Опять пошли sinus'ы и tangens'ы, бином Ньютона и логарифмы — все то, что так живо вызывало воспоминания о гимназии, о прежней жизни. Это было приятно. Математика своей определенностью и ясностью как бы снова вводила его в знакомое, хорошо исследованное русло. Нет больше тумана от всех этих абсолютов и разных неудобопроизносимых методов…

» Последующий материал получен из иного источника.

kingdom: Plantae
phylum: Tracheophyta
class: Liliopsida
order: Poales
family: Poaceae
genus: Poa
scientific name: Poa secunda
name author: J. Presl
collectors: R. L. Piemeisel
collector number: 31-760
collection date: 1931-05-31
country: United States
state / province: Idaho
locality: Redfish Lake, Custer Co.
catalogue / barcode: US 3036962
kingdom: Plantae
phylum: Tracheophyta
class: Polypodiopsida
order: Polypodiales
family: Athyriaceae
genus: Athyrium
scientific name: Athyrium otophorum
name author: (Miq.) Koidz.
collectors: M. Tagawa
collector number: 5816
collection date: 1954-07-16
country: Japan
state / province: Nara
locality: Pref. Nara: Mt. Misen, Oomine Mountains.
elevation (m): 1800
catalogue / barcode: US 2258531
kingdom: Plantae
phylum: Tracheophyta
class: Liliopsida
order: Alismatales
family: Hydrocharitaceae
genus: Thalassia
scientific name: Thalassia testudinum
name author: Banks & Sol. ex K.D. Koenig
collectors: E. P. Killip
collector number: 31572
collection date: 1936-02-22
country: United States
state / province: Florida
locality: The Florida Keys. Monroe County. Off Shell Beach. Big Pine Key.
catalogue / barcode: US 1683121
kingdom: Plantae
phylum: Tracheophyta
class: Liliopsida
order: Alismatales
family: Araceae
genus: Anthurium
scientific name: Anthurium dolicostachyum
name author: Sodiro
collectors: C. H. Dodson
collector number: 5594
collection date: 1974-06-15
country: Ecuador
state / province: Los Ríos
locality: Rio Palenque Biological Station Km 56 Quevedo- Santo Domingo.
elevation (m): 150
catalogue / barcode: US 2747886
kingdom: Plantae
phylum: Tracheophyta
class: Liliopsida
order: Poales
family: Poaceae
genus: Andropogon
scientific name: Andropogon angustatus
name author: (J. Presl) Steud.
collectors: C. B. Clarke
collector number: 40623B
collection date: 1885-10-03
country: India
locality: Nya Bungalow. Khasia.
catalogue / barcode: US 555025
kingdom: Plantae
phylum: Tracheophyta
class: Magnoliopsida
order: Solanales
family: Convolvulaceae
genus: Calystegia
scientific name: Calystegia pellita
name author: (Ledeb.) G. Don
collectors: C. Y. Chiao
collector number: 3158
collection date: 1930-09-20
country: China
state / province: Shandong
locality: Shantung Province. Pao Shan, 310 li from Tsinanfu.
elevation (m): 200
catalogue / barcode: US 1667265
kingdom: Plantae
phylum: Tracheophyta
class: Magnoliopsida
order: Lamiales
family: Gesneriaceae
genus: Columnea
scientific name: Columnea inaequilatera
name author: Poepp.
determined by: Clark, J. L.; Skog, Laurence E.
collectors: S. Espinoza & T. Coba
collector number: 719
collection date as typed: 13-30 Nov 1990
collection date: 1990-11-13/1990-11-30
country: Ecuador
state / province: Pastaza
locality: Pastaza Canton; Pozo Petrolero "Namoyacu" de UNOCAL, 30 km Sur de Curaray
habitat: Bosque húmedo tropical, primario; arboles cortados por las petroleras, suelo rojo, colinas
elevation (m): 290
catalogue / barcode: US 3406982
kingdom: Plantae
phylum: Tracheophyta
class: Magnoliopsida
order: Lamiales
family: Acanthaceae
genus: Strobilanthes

Теш обиднее было, что, срезавшись на восемьдесят третьем листе, Карташев узнал, что уже вывесили объявление, что с будущего года новейшие философские системы совсем не будут читаться при изучении философии права и исследования будут впредь заканчиваться Монтескье.

— Тем лучше, — махнул рукой Карташев, — чем быть плохим юристом, я лучше буду хорошим ремесленником: буду практиком этой жизни…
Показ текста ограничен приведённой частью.